Pre-PPA employers maintaining both types of plans were subject to a combined 25% plan deduction limit. But starting in 2006, these employers were still subject to that 25% limit but could make a profit sharing contribution of up to 6% of compensation without the amount being counted towards the 25% limit. And like prior law, if  401(k) plan contributions are limited to elective deferrals only, such a plan would be excluded from the deduction calculations. So using 2008 compensation and contribution limits, a business owner could make an additional contribution of up to $34,300 for 401(k) and profit sharing.
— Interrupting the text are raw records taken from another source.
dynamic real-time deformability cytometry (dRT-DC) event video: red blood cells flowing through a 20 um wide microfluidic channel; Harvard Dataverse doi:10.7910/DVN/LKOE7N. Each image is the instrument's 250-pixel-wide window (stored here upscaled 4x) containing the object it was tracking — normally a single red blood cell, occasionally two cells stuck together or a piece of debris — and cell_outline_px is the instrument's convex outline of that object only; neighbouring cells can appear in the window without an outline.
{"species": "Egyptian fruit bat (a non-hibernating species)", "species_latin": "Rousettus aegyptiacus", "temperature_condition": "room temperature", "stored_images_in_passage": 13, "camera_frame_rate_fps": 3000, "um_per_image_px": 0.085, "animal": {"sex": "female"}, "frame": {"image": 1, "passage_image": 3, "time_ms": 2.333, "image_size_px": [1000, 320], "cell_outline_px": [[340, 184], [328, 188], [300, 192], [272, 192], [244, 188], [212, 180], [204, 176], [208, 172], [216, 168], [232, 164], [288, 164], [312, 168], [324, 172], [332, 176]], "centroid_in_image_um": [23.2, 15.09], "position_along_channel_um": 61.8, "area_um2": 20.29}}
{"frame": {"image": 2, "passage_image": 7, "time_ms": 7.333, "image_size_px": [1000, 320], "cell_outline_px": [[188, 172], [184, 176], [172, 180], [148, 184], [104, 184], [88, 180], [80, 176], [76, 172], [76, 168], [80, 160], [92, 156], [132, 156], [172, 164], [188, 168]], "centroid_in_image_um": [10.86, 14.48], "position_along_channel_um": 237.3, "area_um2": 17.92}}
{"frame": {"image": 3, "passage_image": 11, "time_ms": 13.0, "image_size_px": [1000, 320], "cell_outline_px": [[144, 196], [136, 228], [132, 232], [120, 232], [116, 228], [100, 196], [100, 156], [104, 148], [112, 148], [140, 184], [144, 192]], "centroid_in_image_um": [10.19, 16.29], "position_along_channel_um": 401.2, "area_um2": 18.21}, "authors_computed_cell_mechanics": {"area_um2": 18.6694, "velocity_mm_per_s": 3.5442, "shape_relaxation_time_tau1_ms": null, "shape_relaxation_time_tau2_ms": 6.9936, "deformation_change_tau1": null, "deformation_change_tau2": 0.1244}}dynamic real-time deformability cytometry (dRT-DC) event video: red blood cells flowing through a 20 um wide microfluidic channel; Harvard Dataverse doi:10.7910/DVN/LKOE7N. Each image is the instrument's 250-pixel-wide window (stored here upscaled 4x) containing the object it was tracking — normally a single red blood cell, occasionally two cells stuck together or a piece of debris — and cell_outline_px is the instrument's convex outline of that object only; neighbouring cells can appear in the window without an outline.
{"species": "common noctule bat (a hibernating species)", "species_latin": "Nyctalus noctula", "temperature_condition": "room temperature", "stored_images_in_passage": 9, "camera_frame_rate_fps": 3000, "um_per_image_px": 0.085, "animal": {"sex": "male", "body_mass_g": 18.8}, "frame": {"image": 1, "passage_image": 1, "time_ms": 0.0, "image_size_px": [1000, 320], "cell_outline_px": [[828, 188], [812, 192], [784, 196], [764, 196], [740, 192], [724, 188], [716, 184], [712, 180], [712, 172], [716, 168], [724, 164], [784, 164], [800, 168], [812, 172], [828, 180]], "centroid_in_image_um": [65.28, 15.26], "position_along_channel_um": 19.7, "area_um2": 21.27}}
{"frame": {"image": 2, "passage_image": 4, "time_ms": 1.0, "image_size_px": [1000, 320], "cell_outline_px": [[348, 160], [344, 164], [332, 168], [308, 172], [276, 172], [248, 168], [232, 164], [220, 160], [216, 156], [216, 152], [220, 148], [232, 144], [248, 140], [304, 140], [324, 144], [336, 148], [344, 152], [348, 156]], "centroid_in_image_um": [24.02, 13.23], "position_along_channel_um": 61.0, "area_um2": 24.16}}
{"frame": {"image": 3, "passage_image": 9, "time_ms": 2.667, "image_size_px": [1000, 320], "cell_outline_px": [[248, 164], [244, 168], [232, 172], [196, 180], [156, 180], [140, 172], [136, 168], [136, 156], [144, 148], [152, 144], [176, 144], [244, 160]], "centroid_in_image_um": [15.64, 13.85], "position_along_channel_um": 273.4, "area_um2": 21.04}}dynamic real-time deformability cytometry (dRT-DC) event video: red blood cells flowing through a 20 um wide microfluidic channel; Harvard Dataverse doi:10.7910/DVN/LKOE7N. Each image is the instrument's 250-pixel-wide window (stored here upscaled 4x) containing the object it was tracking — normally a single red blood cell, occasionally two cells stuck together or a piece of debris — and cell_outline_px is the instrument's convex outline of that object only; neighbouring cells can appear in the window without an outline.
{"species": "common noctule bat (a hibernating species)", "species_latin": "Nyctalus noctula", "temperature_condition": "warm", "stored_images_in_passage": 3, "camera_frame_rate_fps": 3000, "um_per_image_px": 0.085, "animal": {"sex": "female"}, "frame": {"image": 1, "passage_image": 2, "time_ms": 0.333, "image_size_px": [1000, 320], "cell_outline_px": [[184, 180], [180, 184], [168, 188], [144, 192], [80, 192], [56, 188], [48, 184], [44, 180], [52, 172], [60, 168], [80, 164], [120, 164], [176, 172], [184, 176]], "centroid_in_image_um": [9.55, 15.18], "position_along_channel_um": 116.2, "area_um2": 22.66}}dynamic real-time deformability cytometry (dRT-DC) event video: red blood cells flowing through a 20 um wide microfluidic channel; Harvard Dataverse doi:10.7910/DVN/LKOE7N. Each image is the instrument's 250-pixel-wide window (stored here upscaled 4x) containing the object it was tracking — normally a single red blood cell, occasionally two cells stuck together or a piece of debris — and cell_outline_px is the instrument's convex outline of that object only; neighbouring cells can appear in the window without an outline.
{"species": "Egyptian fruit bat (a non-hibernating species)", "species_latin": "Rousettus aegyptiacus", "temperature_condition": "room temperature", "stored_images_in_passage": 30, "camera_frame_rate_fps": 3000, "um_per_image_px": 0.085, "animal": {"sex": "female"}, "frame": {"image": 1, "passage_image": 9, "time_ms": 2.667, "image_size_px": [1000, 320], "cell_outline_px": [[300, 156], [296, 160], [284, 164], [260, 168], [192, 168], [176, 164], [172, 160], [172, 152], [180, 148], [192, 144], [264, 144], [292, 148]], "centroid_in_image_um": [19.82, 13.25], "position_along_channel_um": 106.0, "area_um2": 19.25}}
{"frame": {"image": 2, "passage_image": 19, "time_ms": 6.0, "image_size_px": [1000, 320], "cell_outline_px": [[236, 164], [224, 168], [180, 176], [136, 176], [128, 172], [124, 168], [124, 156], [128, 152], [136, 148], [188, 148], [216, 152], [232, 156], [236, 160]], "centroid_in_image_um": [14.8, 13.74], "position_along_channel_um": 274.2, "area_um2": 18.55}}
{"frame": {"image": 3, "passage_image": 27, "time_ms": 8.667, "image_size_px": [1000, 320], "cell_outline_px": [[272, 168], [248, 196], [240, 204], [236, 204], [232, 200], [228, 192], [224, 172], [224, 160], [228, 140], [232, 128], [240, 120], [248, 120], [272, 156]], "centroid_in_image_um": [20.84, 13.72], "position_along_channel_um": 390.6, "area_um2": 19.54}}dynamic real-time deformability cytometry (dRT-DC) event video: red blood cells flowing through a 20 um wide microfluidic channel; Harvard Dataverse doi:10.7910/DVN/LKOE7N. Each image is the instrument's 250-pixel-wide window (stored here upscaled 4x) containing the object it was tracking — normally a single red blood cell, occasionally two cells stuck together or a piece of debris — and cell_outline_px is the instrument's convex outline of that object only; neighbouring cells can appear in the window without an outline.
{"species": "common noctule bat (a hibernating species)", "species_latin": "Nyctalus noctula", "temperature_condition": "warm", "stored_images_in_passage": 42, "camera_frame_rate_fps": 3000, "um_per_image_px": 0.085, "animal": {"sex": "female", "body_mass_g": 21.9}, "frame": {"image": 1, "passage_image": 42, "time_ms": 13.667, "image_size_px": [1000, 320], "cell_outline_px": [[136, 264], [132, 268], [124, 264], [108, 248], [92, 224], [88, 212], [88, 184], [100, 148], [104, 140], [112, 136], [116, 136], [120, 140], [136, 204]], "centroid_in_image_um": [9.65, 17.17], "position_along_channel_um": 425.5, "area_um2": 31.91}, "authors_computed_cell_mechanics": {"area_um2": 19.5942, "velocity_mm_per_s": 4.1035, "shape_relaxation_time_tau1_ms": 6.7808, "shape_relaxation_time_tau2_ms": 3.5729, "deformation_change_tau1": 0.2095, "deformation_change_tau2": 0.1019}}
And it gets even better for plan years starting in 2008. For employers with defined benefit plans covered by the Pension Benefit Guaranty Corporation (PBGC), these plans are no longer subject to the 25% combined defined benefit/defined contribution deduction limit rules. This means that an employer with a PBGC-covered pension plan may take a deduction for the minimum funding amount even when it exceeds 25% of compensation, AND the employer may also take a deduction of up to 25% of compensation for the defined contribution plan.

And this opens the door for substantial contributions to cash balance pension plans by “professional service employers”, (law firms, accounting firms, and medical practices) with more than 25 active participants which are subject to PBGC-coverage and premiums. But that’s a topic for another day.